Jeudi 1er août 2024, clôture de la deuxième session extraordinaire de l’année 2024 du Conseil national de Cérémonie officiée par le 1er vice-président du conseil national de transition Ali Kolotou Tchaïmi en présence du Premier ministre Allah Maye Halina, du président du parlement panafricain, des responsables des grandes institutions, des membres du gouvernement, des représentants diplomatiques, des conseillers nationaux de transition, des parlementaires panafricains, entre autres.
Durant 4 semaines, les conseillers nationaux ont travaillé, relève le 1er vice-président du Conseil national de transition, sans relâche suivant le calendrier établi pour cette session extraordinaire afin, étaye-t-il, d’examiner et d’adopter les points inscrits à l’ordre du jour. Il s’agit notamment du Projet de loi organique portant composition du parlement, des régimes des inégibilités , des incompatibilités et indemnités parlementaires. Du Projet de loi organique portant statuts des collectivités autonomes ; Enfin, du Projet de loi organique portant détermination du nombre, les dénominations et les limites des collectivités territoriales autonomes.
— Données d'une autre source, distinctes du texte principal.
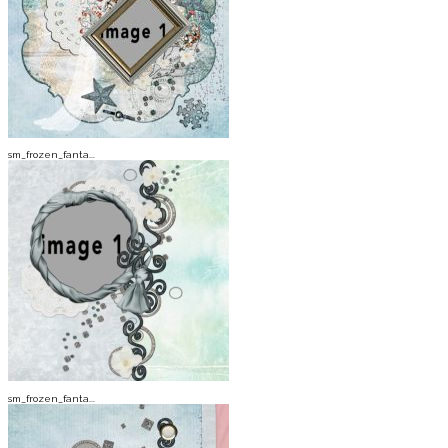
sm_frozen_fanta...
sm_frozen_fanta...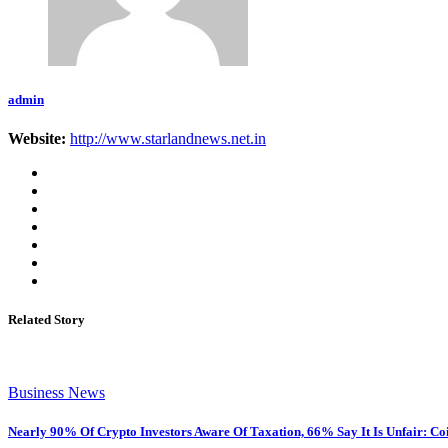
admin
Website:
http://www.starlandnews.net.in
Related Story
Business News
Nearly 90% Of Crypto Investors Aware Of Taxation, 66% Say It Is Unfair: Co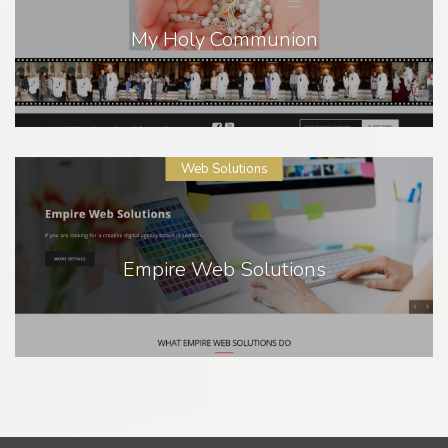
My Holy Communion
Web Solutions
Empire Web Solutions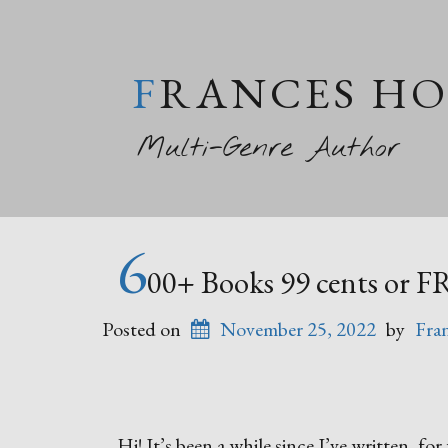
FRANCES H
Multi-Genre Author
6
00+ Books 99 cents or F
Posted on
November 25, 2022
by
Fra
Hi! It’s been a while since I’ve written, f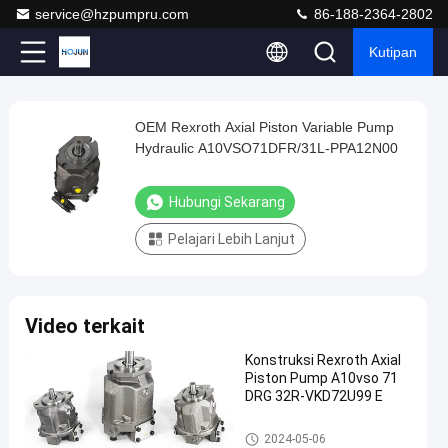
service@hzpumpru.com
86-188-2364-2802
Kutipan
Play
OEM Rexroth Axial Piston Variable Pump
OEM
Video
Hydraulic A10VSO71DFR/31L-PPA12N00
Rexroth
Axial
Hubungi Sekarang
Piston
Pelajari Lebih Lanjut
Variable
Pump
Hydraulic
Video terkait
A10VSO71DFR/31L-
PPA12N00
Konstruksi Rexroth Axial
Piston Pump A10vso 71
Hubungi
DRG 32R-VKD72U99 E
Pompa
2024-
1122
Sekarang
hidraulik
01-08
pandangan
Rexroth
Pompa hidraulik Rexroth
Berbagi
2024-05-06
La convocation de cette 2eme session extraordinaire de l’année 2024 du Cnt par le gouvernement, souligne le 1er vice-président du Conseil national de transition, illustre une fois de plus son engagement à mettre en place toutes les institutions prévues par la Constitution de la 5eme République approuvée par le référendum du 17 décembre 2023. Cette session extraordinaire, renchérit -t-il, marque également la concrétisation des progrès significatifs accomplis dans la marche vers un nouveau paradigme de refondation de l’Etat. A travers un processus de décentralisation complet tel que consacré par la Constitution qui va au-delà d’une décentralisation administrative, souligne -t-il. Aussi, ajoute Ali Kolotou Tchaïmi, cette session s’inscrit-elle dans la continuité de la volonté ferme du président de la République Mahamat Idriss Deby Itno de doter le Tchad des institutions politiques et juridiques fortes , efficaces , responsable, représentatives conformément au voeu exprimé par le peuple Tchadien dans les résolutions et recommandations du Dialogue national inclusif (Dnis), transcrites dans la Constitution de la 5eme République.

“Les instruments juridiques de notre pays vise à renforcer davantage la confiance des citoyens, a répondre aux besoins de tous de manière équitable et durable, le respect de l’État et des libertés fondamentales, l’accès à l’information libre, la lutte contre la corruption et la préservation de la cohésion sociale sont des impératifs vitaux qui ont conduit à la réorganisation de la cour suprême et à la réforme du Conseil supérieur de la magistrature. Pour garantir le principe de séparation de pouvoirs et l’indépendance de la justice. Le président de la République ne préside plus le Conseil supérieur de la magistrature, ce qui est chose rare en Afrique et ailleurs dans le monde.De même, la restauration de la cour de compte, du conseil constitutionnel, du médiateur de la République, de l’Autorité indépendante de la lutte contre la corruption sont manifestement nécessaires pour renforcer notre gouvernance politique, administrative et financière. La constitutionnalisation de l’Agence nationale de gestion des élections (Ange) en une structure indépendante et permanente chargée de l’organisation et de la gestion de toutes les opérations électorales vise a garantir la liberté, la neutralité, l’indépendance, l’impartialité, la transparence requise par cette institution “, dixit le 1er vice-président du Conseil national de transition, Ali Koloutou Tchaimi.